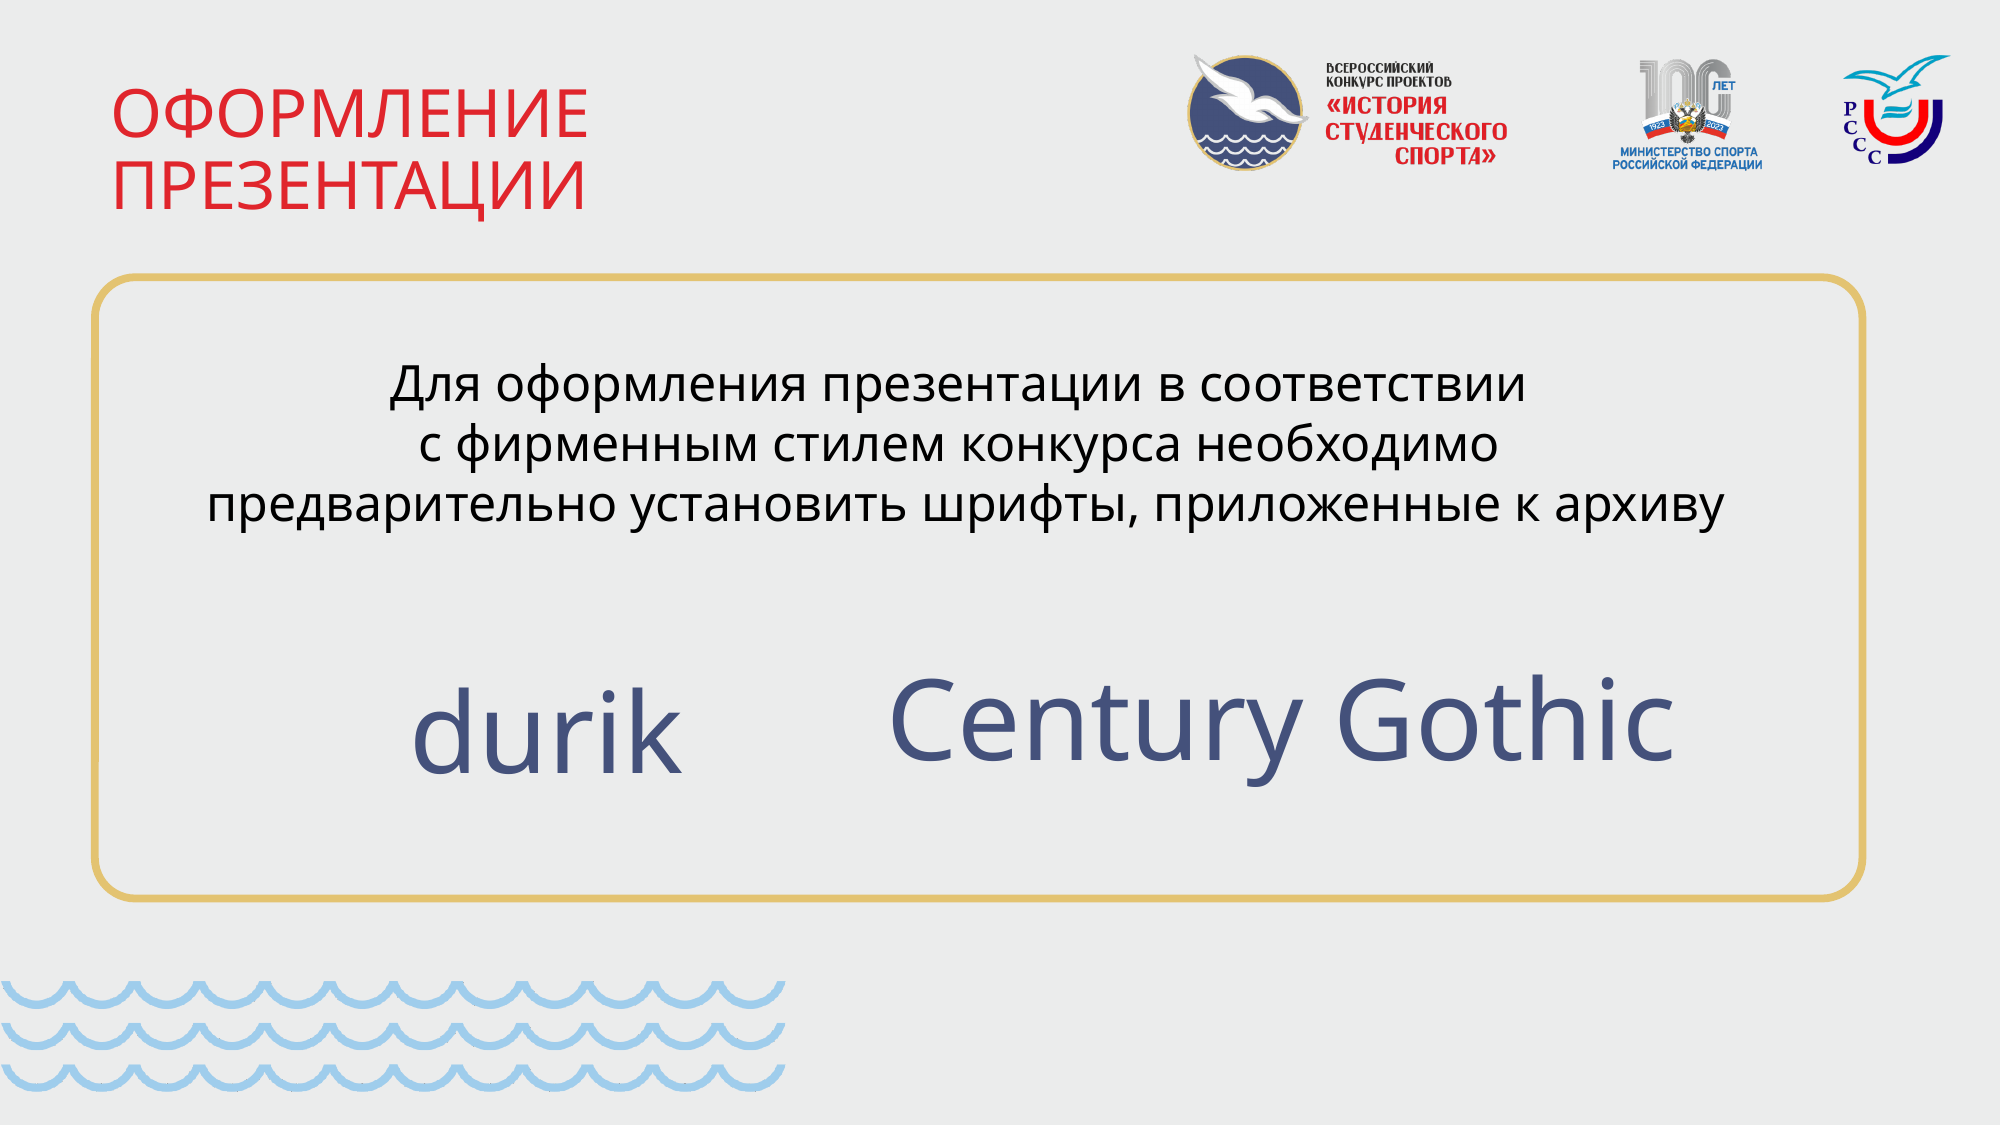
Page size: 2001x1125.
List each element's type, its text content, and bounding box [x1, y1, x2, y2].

picture [1843, 55, 1951, 165]
picture [0, 981, 786, 1092]
text_box Для оформления презентации в соответствии с фирменным стилем конкурса необходимо предварительно установить шрифты, приложенные к архиву [94, 343, 1837, 539]
picture [1613, 59, 1762, 171]
picture [1187, 54, 1507, 171]
text_box Century Gothic [871, 640, 1692, 791]
title ОФОРМЛЕНИЕ ПРЕЗЕНТАЦИИ [94, 42, 1820, 261]
text_box durik [394, 653, 699, 804]
picture [1861, 61, 1928, 91]
text_box [93, 276, 1864, 900]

--------------------

What is needed is an exact repeat of every entry above, with the pictures left out.

Page size: 2001x1125.
List each element's type, its text content, and bounding box [x1, y1, x2, y2].

picture [1843, 55, 1951, 165]
picture [0, 981, 786, 1092]
text_box Для оформления презентации в соответствии с фирменным стилем конкурса необходимо предварительно установить шрифты, приложенные к архиву [94, 343, 1837, 539]
picture [1613, 59, 1762, 171]
picture [1187, 54, 1507, 171]
text_box Century Gothic [871, 640, 1692, 791]
title ОФОРМЛЕНИЕ ПРЕЗЕНТАЦИИ [94, 42, 1820, 261]
text_box durik [394, 653, 699, 804]
picture [1861, 61, 1928, 91]
text_box [93, 276, 1864, 900]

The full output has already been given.